Fortunately, I’m much clearer about OSTI’s answer to those questions than I am about the conclusion of that old rhyme.  In order, the answers are a simple no, maybe, and no.

I’m in a position to know these answers because of my tasks here at OSTI.  I work with the Scientific and Technical Information Program (STIP) that handles policies and processes for information submissions to OSTI.  I’m also the product manager for the DOE Data Explorer and an OSTI point of contact for a related, ongoing STTR grant.

If you wonder why anyone would think to ask if OSTI has plans to begin taking in data, the question is, no doubt, triggered by the revision currently underway of the STI directive DOE O 241.1A.  That directive basically says that an announcement notice (citation/bibliographic record) for any scientific and technical information resulting from DOE-funded R&D must be submitted to OSTI.  For technical reports and, when possible, for other document types, that announcement notice contains a URL that links to the PDF document.  OSTI’s databases allow users to search both the citation in the database as well as the full text of the document, whether it resides at OSTI or elsewhere. 

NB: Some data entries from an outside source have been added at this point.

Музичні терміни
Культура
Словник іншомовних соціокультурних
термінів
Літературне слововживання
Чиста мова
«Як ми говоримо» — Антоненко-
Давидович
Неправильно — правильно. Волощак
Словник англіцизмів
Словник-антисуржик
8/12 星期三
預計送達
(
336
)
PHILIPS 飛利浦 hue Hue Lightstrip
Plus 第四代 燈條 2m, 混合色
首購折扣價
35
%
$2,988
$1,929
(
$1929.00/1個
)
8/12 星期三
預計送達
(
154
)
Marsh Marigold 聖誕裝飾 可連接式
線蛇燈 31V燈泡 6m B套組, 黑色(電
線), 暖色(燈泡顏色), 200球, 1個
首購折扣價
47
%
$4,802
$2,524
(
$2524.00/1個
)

Today’s researchers, however, want more than documents; they want to see for themselves computer simulations, images from the heart of an accelerator, numeric datasets – all the wealth of information forms and formats that today’s technologies have made possible.  Their wants are coming from a “sea change” in the nature of information, and DOE O 241.1B, the draft revision, will recognize that fact.  It will instruct DOE organizations to submit an announcement notice for the scientific multimedia and data they generate and make available.  These items (especially data!) must be housed at the originating site, the appropriate data center, a DOE user facility, or wherever current arrangements dictate.  Only an announcement notice with a link in it can actually be submitted to OSTI.  The reason for this is simple:  OSTI does not have the capability to store all the multimedia and data currently being generated across the DOE Complex and, with today’s seamless search technologies, really doesn’t need to.

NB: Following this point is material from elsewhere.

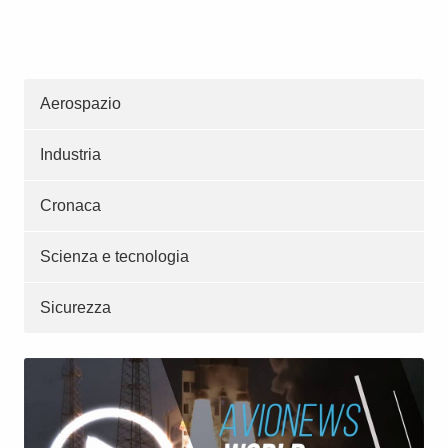
Aerospazio
Industria
Cronaca
Scienza e tecnologia
Sicurezza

Now, what about DOIs for data?  For several years we have been asking DOE submitters to send us DOIs, if they have them, for technical reports or journal articles.  If they don’t have DOIs already, we obtain them on behalf of the submitter through our membership in CrossRef.  We certainly envision the day when a technical report citation will include DOIs for the specific datasets used by the author.  The reader will click on a DOI and link directly to one of those datasets, whether it resides at a laboratory, a data center, on the web page of a grant-holding university, etc.    

The DOE-issued STTR grant I mentioned earlier is studying issues related to assigning DOIs to data and to correlating specific data to specific reports.  OSTI will be very interested in their results.  We hope, eventually, to help DOE realize the goal of DOIs for data by assisting the different types of data holders in ways that will work for their organizations.

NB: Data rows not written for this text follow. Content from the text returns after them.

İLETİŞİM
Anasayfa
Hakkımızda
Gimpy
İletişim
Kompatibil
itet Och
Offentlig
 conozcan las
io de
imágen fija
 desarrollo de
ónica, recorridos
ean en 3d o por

Finally, does OSTI intend to tell people how to manage the data they generate for DOE?  Absolutely not!  Program managers who fund R&D and identify desired outcomes for these projects also have a stake in how the information is managed and preserved.  There are specialists in the labs and user facilities and expert staffs in the DOE Data Centers to manage data.  But we do want to collaborate with them and facilitate the process that will allow non-text information to be represented in our databases through the submitted metadata.

Do you search for scientific information in OSTI’s databases?  Your search habits will not need to change, but, at some point in the future, your search is going to give you a wider, deeper picture of what’s out there in DOE.  You’ll be able to find not only documents, but also the related data and multimedia that answer the questions behind your search.

Jannean Elliott